** SOURCE MATERIAL follows **

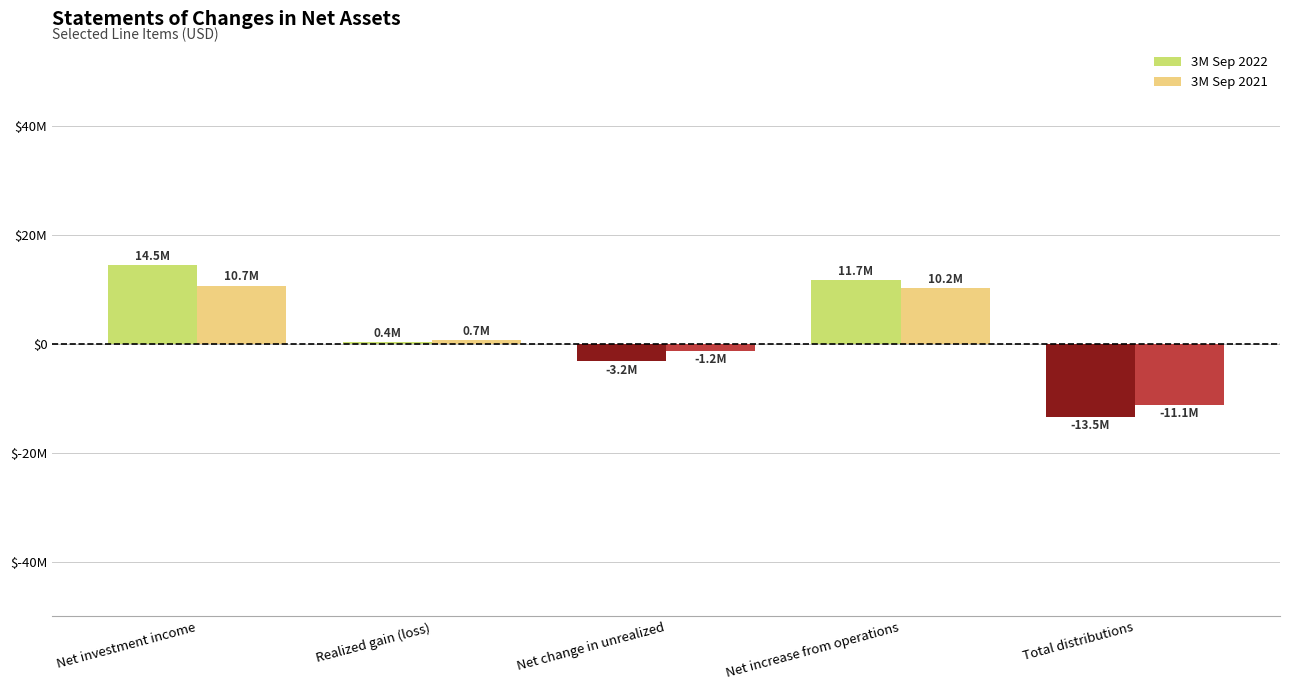

Between Net increase from operations and Net change in unrealized, which is larger?

Net increase from operations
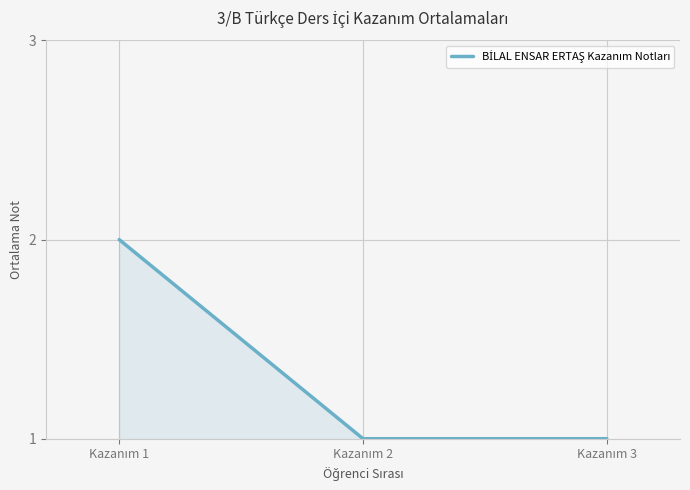

What is the sum of all values?

4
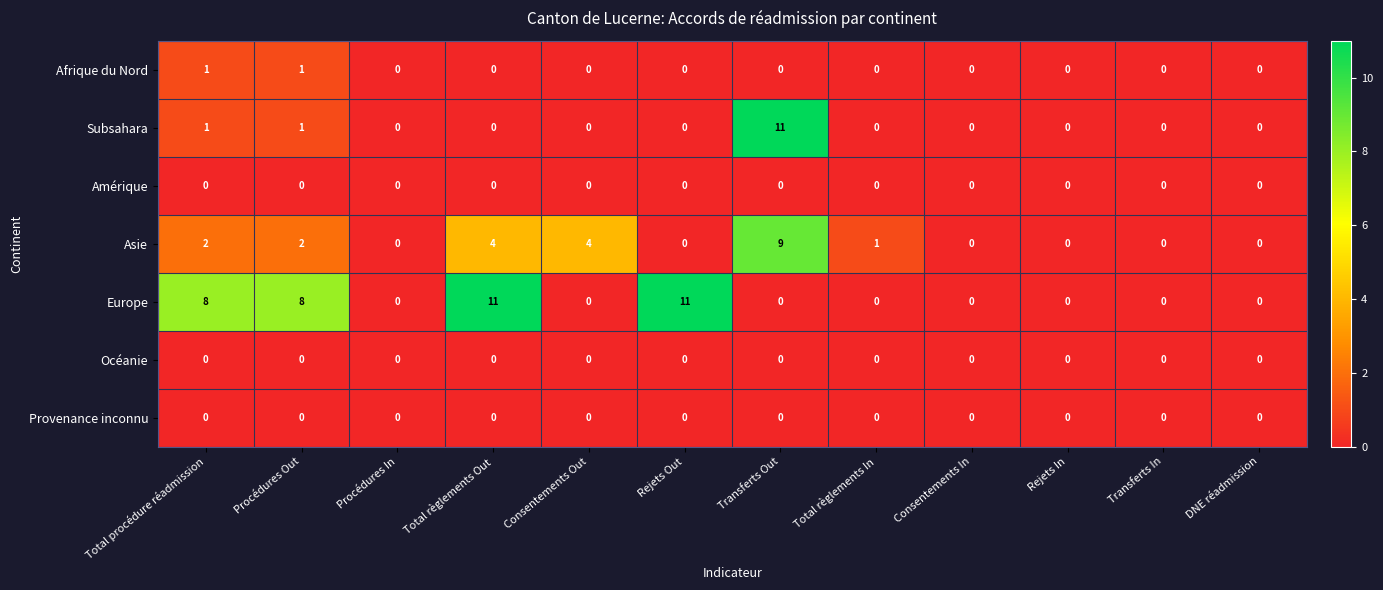

Is it true that Asie equals 4 at Total règlements Out?

True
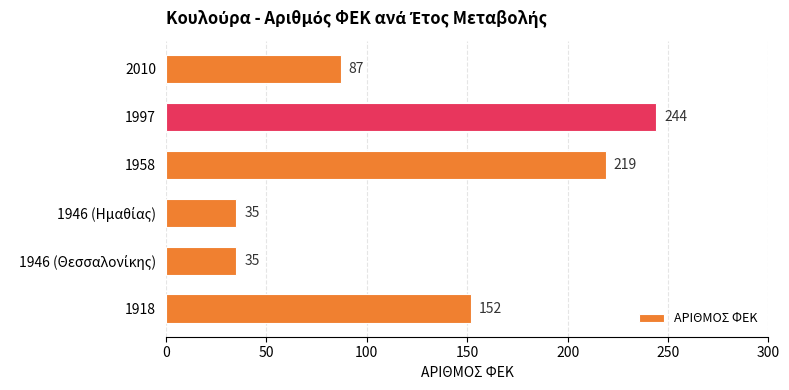

What is the average value?

129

** End of SOURCE MATERIAL **

Could you rewrite the records with "average" replaced by "mean" and everything else unchanged, leaving out the pictures?

_YOUR RESPONSE_.
Between Net increase from operations and Net change in unrealized, which is larger?

Net increase from operations

What is the sum of all values?

4

Is it true that Asie equals 4 at Total règlements Out?

True

What is the mean value?

129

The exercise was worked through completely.